◆ WHAT TO DO
Set down, exactly as written, the lines from the top of the data to the line that holds "related issues, or", and omit the pictures.

(Transcribed page contents)
§ §

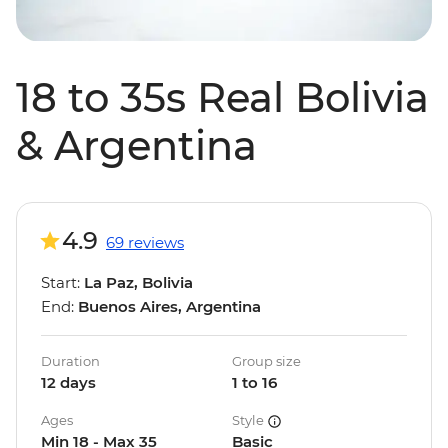
18 to 35s Real Bolivia
& Argentina
4.9
69 reviews
Start:
La Paz, Bolivia
End:
Buenos Aires, Argentina
Duration
Group size
12 days
1 to 16
Ages
Style
Min 18 - Max 35
Basic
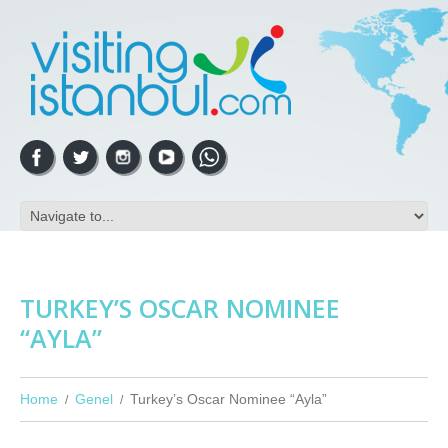
TURKEY’S OSCAR NOMINEE
“AYLA”
Home
Genel
Turkey’s Oscar Nominee “Ayla”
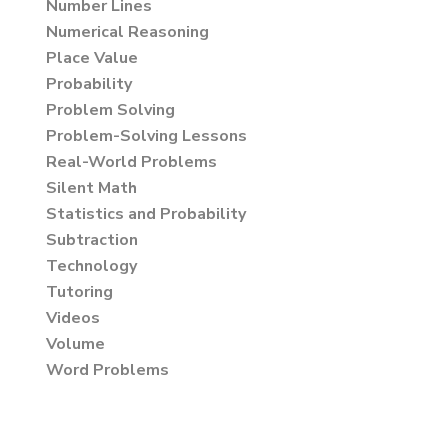
Number Lines
Numerical Reasoning
Place Value
Probability
Problem Solving
Problem-Solving Lessons
Real-World Problems
Silent Math
Statistics and Probability
Subtraction
Technology
Tutoring
Videos
Volume
Word Problems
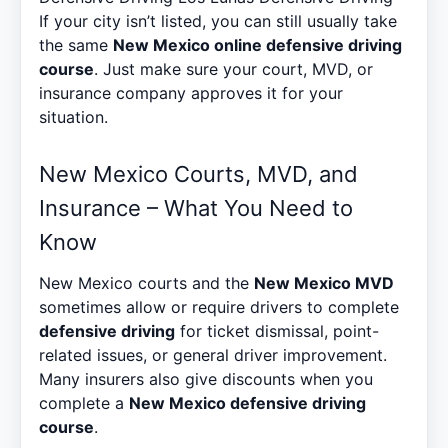
If your city isn’t listed, you can still usually take
the same
New Mexico online defensive driving
course
. Just make sure your court, MVD, or
insurance company approves it for your
situation.
New Mexico Courts, MVD, and
Insurance – What You Need to
Know
New Mexico courts and the
New Mexico MVD
sometimes allow or require drivers to complete
defensive driving
for ticket dismissal, point-
related issues, or general driver improvement.
Many insurers also give discounts when you
complete a
New Mexico defensive driving
course
.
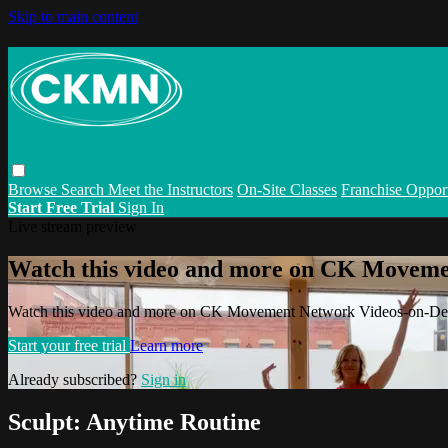
Skip to main content
Browse
Search
Meet the Instructors
On-Site Classes
Franchise Opport
Start Free Trial
Sign In
Live stream preview
Watch this video and more on CK Movem
Watch this video and more on CK Movement Network Videos-on-D
Start your free trial
Learn more
Already subscribed?
Sign in
Sculpt: Anytime Routine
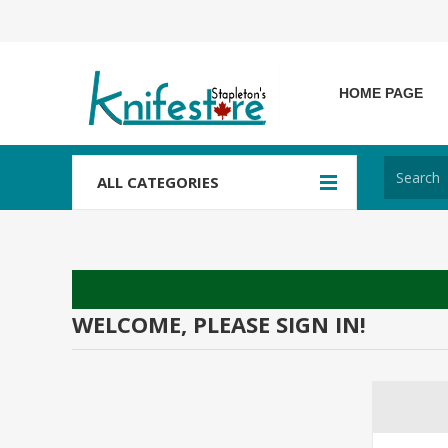
HOME PAGE
ALL CATEGORIES
WELCOME, PLEASE SIGN IN!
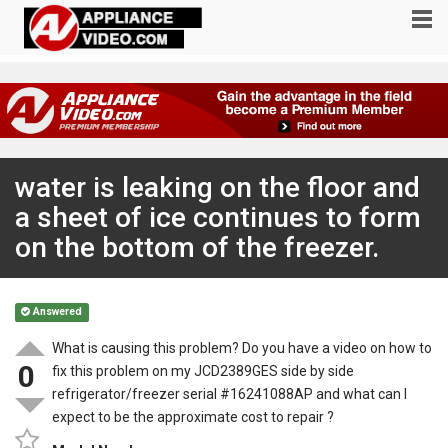
water is leaking on the floor and
a sheet of ice continues to form
on the bottom of the freezer.
Answered
What is causing this problem? Do you have a video on how to
0
fix this problem on my JCD2389GES side by side
refrigerator/freezer serial #16241088AP and what can I
expect to be the approximate cost to repair ?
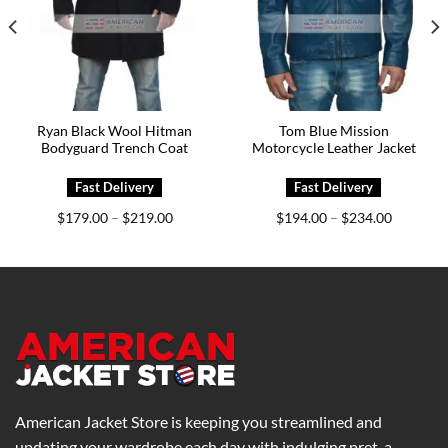
Ryan Black Wool Hitman
Tom Blue Mission
Bodyguard Trench Coat
Motorcycle Leather Jacket
Price
Price
$
179.00
$
219.00
$
194.00
$
234.00
–
–
range:
range:
0
$179.00
$194.00
h
through
through
0
$219.00
$234.00
American Jacket Store is keeping you streamlined and
updating your wardrobe each day with indulging pret-a-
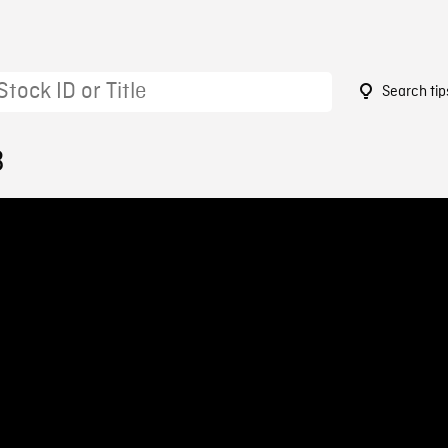
Search tip
3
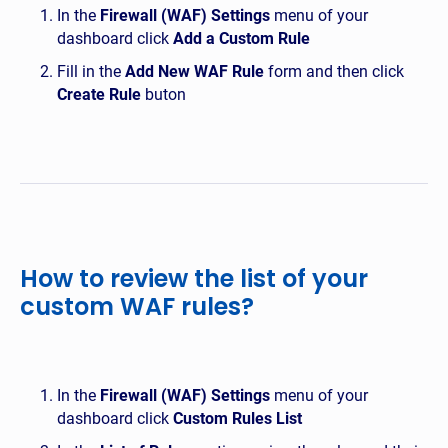
In the
Firewall (WAF) Settings
menu of your
dashboard click
Add a Custom Rule
Fill in the
Add New WAF Rule
form and then click
Create Rule
buton
How to review the list of your
custom WAF rules?
In the
Firewall (WAF) Settings
menu of your
dashboard click
Custom Rules List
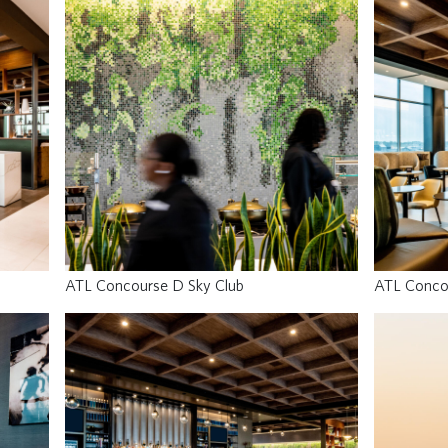
ATL Concourse D Sky Club
ATL Conco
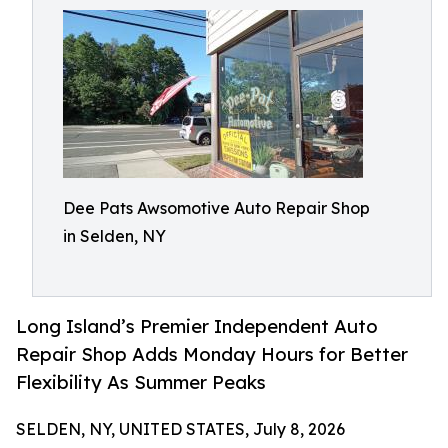
Dee Pats Awsomotive Auto Repair Shop
in Selden, NY
Long Island’s Premier Independent Auto
Repair Shop Adds Monday Hours for Better
Flexibility As Summer Peaks
SELDEN, NY, UNITED STATES, July 8, 2026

§ §

◆ REPLY TO THE EXERCISE
18 to 35s Real Bolivia
& Argentina
4.9
69 reviews
Start:
La Paz, Bolivia
End:
Buenos Aires, Argentina
Duration
Group size
12 days
1 to 16
Ages
Style
Min 18 - Max 35
Basic
TURKEY’S OSCAR NOMINEE
“AYLA”
Home
Genel
Turkey’s Oscar Nominee “Ayla”
Number Lines
Numerical Reasoning
Place Value
Probability
Problem Solving
Problem-Solving Lessons
Real-World Problems
Silent Math
Statistics and Probability
Subtraction
Technology
Tutoring
Videos
Volume
Word Problems
If your city isn’t listed, you can still usually take
the same
New Mexico online defensive driving
course
. Just make sure your court, MVD, or
insurance company approves it for your
situation.
New Mexico Courts, MVD, and
Insurance – What You Need to
Know
New Mexico courts and the
New Mexico MVD
sometimes allow or require drivers to complete
defensive driving
for ticket dismissal, point-
related issues, or general driver improvement.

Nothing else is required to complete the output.